Posts Tagged ‘Guitar Guy’

Hip-Shot: ‘The Naked Party’

The Naked Party
The Shop at Fort Fringe

Remaining Performances:
Friday, July 25 @ 10:30 PM; Saturday, July 26 @ 11 PM; Sunday, July 27 @ 2:30 PM

They say: “A hot new play that gives an intimate and honest look at exactly how much there is to lose when you decide to reveal yourself. The Naked Party takes nine students and strips them of their costumes, armor (and inhibitions) in order to fully see themselves for the first time.”

Brian’s take: All right, I’ll admit it. I may have been to a naked party or two. Ok, fine, and by “two” I mean two dozen. And maybe, just maybe a handful of those were held in my living room. So what? I’m not ashamed. We nibbled sashimi and rhapsodized about Kant, you know, normal Saturday night stuff. Hell, the New York Times covered a naked party I helped host–that’s gotta lend a guy some credibility, right?

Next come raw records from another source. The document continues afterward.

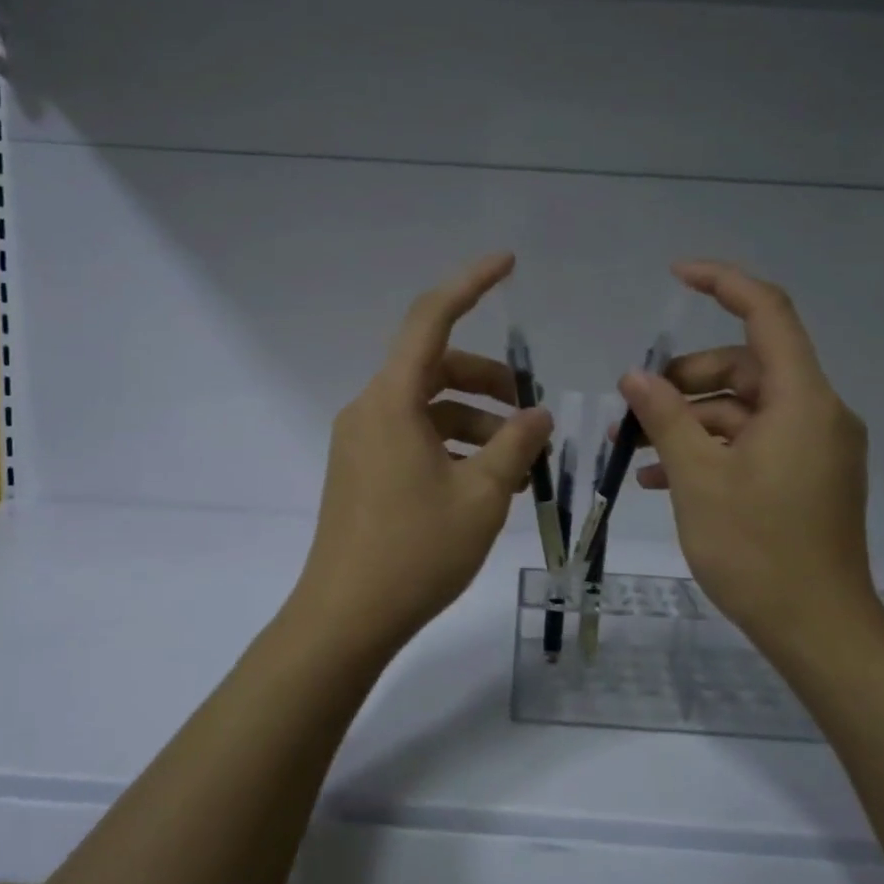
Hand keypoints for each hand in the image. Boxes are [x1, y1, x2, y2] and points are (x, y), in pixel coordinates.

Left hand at [287, 253, 552, 656]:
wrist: (345, 619)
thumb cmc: (415, 553)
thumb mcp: (481, 496)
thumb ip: (515, 445)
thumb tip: (538, 416)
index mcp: (392, 401)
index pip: (431, 319)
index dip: (470, 284)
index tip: (508, 263)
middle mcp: (370, 409)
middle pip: (436, 367)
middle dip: (490, 382)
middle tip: (533, 415)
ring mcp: (362, 441)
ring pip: (429, 407)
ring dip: (477, 422)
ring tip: (520, 463)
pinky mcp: (362, 470)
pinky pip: (415, 436)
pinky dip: (453, 445)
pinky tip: (487, 481)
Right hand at [619, 261, 876, 650]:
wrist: (819, 631)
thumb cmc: (758, 550)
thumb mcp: (699, 479)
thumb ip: (666, 418)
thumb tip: (635, 377)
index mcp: (802, 400)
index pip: (768, 313)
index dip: (723, 283)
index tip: (675, 275)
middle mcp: (816, 413)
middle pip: (746, 366)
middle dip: (686, 378)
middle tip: (634, 405)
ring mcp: (814, 448)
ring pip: (744, 409)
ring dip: (690, 420)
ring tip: (635, 446)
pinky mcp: (807, 477)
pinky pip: (754, 443)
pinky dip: (712, 448)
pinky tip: (660, 477)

Maybe not. However, I do feel particularly qualified to offer my opinion of The Naked Party, which has been selling out the Shop at Fort Fringe. There are elements of the show that work very nicely, such as a conceit by which every party-goer gets time in a closet to undress while airing their inner feelings. Likewise with the staging–maneuvering 9 actors around a space as small as the Shop with quite a few set pieces is no easy task, and playwright-director Jason Schlafstein manages to minimize traffic jams while keeping the picture dynamic and balanced. And I have to give a shout-out to Guitar Guy, a character that might have been forgettable had not Rob Shand done such a superb job engaging (and, at all the appropriate times, blissfully disengaging) with the silliness around him. Plus he reminds me of about 15 of my buddies rolled into one.

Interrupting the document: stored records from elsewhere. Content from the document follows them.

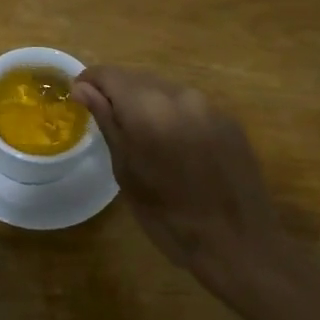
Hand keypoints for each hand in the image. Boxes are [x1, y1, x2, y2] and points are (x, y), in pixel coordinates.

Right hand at [71, 67, 287, 290]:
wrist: (240, 245)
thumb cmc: (169, 217)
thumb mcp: (126, 172)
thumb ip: (106, 122)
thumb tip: (83, 88)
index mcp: (148, 107)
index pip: (109, 74)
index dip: (90, 82)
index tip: (80, 101)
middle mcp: (180, 94)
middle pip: (138, 78)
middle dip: (118, 94)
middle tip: (109, 123)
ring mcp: (209, 106)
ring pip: (165, 90)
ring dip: (147, 104)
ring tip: (143, 138)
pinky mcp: (230, 121)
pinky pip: (190, 106)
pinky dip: (174, 116)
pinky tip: (176, 149)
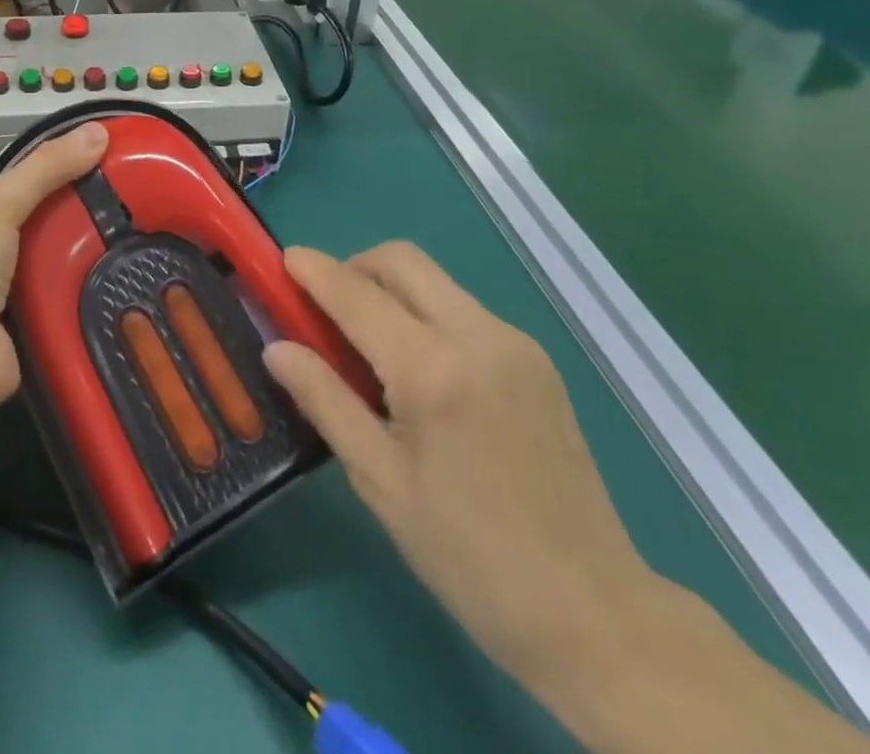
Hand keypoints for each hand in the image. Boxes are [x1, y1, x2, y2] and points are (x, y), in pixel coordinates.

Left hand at [0, 122, 108, 413]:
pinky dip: (84, 282)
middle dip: (73, 204)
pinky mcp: (25, 321)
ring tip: (134, 223)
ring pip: (51, 254)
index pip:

It’s actually quite remarkable how Guitar Guy, who has very few lines and integration with the main action, emerges more fully than some of the more prominent characters. My first thought upon leaving the theater was that Schlafstein should excise a character or two–Julie, perhaps, or Jordan, who both seem to represent the same moral conundrum. But the concept for this play poses a logistical dilemma: it requires a quorum in order to put the party in “naked party,” and each member of this quorum, if the play is to reach its potential, must be more fully fleshed out.